With the crucible of Rome behind him, Kerry was now at the mid-point of his debut on the world stage. Where he had spent his trek to four European capitals largely focused on the eternal headaches of the Mideast, now he was heading to the Mideast.

His next stop was Turkey, where Prime Minister Recep Erdogan, nearing the completion of his first decade in office, had created still more vexing problems for Kerry to contend with. Attending a U.N. conference in Vienna this week, Erdogan likened Zionism to fascism as “a crime against humanity.” Kerry aides said the secretary would convey “directly” to Erdogan the Obama administration’s displeasure when the two sit down in Ankara.

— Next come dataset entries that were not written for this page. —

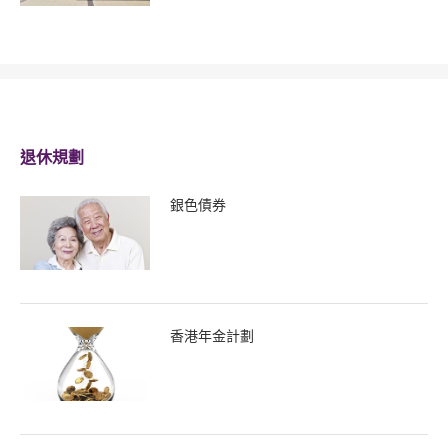
退休規劃
銀色債券
香港年金計劃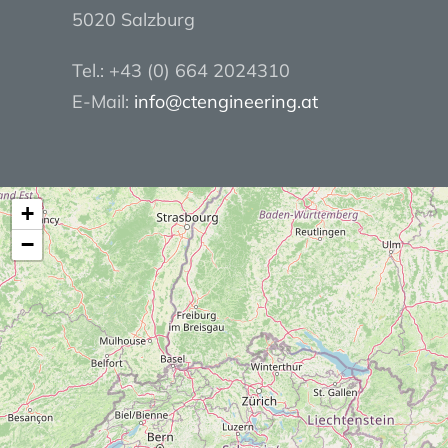
5020 Salzburg
Tel.: +43 (0) 664 2024310
E-Mail:
info@ctengineering.at
+
−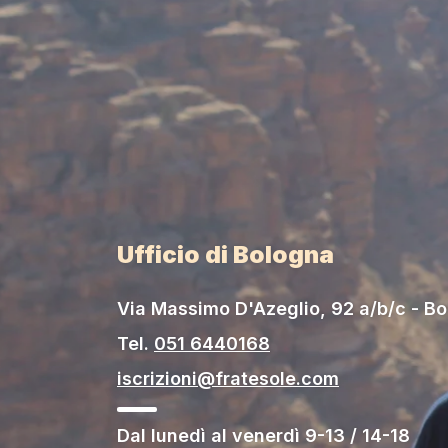
Ufficio di Bologna
Via Massimo D'Azeglio, 92 a/b/c - B
Tel.
051 6440168
iscrizioni@fratesole.com
Dal lunedì al venerdì 9-13 / 14-18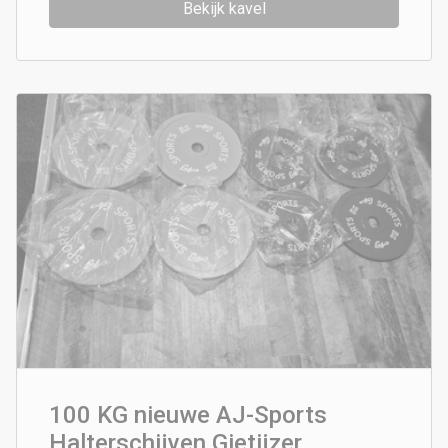
Bekijk kavel
100 KG nieuwe AJ-Sports
Halterschijven Gietijzer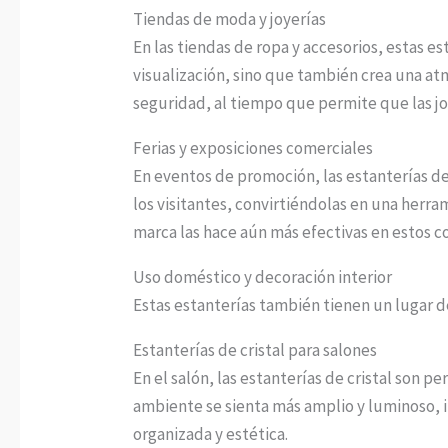
Tiendas de moda y joyerías
En las tiendas de ropa y accesorios, estas e
visualización, sino que también crea una at
seguridad, al tiempo que permite que las joy
Ferias y exposiciones comerciales
En eventos de promoción, las estanterías de
los visitantes, convirtiéndolas en una herra
marca las hace aún más efectivas en estos c
Uso doméstico y decoración interior
Estas estanterías también tienen un lugar d
Estanterías de cristal para salones
En el salón, las estanterías de cristal son p
ambiente se sienta más amplio y luminoso, 
organizada y estética.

“We felt that statement was both offensive and wrong,” a senior Kerry aide told reporters in a background briefing aboard the blue and white aircraft, one of the Air Force One fleet of planes, ferrying the secretary and his entourage from Rome.  “This was particularly offensive, frankly, to call Zionism a crime against humanity.”

Asked if the statement damages Washington’s ability to work with Turkey on the broad array of issues on which the two nations collaborate, which include aiding the Syrian rebels and trying to rein in Iran’s renegade nuclear program, the aide lamented: “It does have a corrosive effect.”

After Turkey, the fifth stop of Kerry’s nine-nation, eleven-day tour, he will head to what may be the most volatile country on his itinerary: Egypt. In Cairo, Kerry will meet with Egyptian President Mohamed Morsi, whose brief tenure has been marked by violent protests over his attempts to expand his presidential powers and judicial rulings that have inflamed roving gangs of thugs sometimes characterized as soccer fans.

For Kerry, whose foreign policy expertise in the Senate often required him to deal with intractable foreign leaders – such as Afghan President Hamid Karzai, and even Assad himself – this trip has exposed him anew to some of the world’s enduring problems and thorny personalities.

But although Kerry has dazzled some audiences with his gift for foreign languages – he has demonstrated fluency in at least three of them over the last week – his own inexperience as America’s top diplomat has occasionally showed.

During a town hall-style Q-and-A with German students at a hip Berlin coffee bar called Base Camp, a young woman wearing the traditional Muslim head cover asked Kerry about the state of religious tolerance in the United States. Kerry, pacing a small stage adorned with scoreboard-style signs that broadcast words like INNOVATE, at first defended America’s record on the subject. “As a country, as a society, we live and breathe the idea of religious freedom and religious tolerance,” he said.

But then – perhaps thinking of the members of the controversial Westboro Baptist Church, who protest at military funerals with placards denouncing homosexuality – Kerry tried to explain the concept that freedom of speech means countenancing precisely those forms of speech society deems most offensive. “In America,” he said to nervous laughter, “you have a right to be stupid if you want to be.”